#### Task to complete
For the entries that follow, restate word for word the line containing "αναλύθηκε για τη", the line containing "και την έκθεση Canadian Chemistry Conference", and every line that lies between them.

** Task material follows **

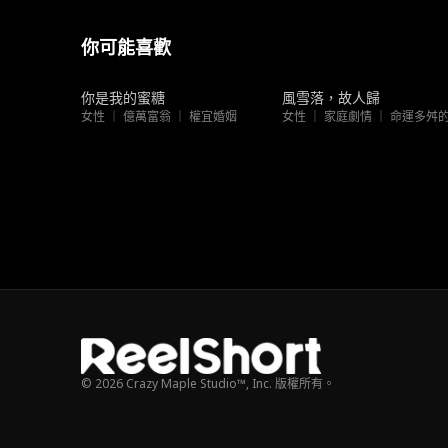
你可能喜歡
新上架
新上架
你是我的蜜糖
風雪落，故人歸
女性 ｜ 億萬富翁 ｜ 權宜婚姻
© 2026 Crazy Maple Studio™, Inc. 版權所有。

** End of Task material **
** Task material follows **

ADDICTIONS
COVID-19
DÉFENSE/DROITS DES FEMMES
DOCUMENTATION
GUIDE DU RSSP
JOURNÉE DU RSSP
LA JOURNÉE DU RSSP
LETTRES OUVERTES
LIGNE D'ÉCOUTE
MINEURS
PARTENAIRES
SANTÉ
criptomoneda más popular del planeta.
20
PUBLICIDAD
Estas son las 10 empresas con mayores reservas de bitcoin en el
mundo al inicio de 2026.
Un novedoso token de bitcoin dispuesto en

** End of Task material **
** Task material follows **

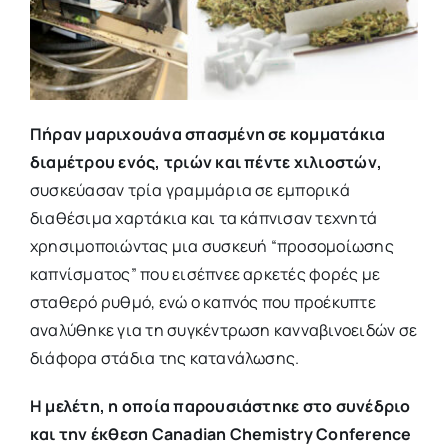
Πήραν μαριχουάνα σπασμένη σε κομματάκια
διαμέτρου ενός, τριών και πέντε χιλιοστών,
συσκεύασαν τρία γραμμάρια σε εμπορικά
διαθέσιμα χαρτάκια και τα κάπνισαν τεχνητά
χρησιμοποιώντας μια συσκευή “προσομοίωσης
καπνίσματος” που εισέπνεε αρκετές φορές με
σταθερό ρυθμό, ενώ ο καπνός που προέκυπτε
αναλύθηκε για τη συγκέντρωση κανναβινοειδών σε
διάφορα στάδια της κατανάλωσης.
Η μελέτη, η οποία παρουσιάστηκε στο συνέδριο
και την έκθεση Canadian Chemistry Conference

** End of Task material **

#### Output for this task
αναλύθηκε για τη συγκέντρωση κανναβινοειδών σε
διάφορα στάδια της κατανάλωσης.
Η μελέτη, η οποία παρουσιάστηκε στο συνέδριο
και την έκθεση Canadian Chemistry Conference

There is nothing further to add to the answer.